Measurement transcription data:
= Beginning of Section =

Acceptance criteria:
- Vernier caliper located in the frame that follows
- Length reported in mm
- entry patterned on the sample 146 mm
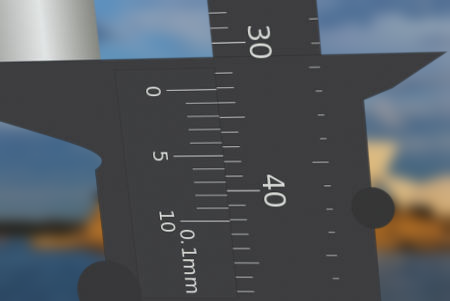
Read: 33.1 mm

= End of Section =

Copy the listing above word for word, leaving out the pictures.

**Completed task:**
Acceptance criteria:
- Vernier caliper located in the frame that follows
- Length reported in mm
- entry patterned on the sample 146 mm
Read: 33.1 mm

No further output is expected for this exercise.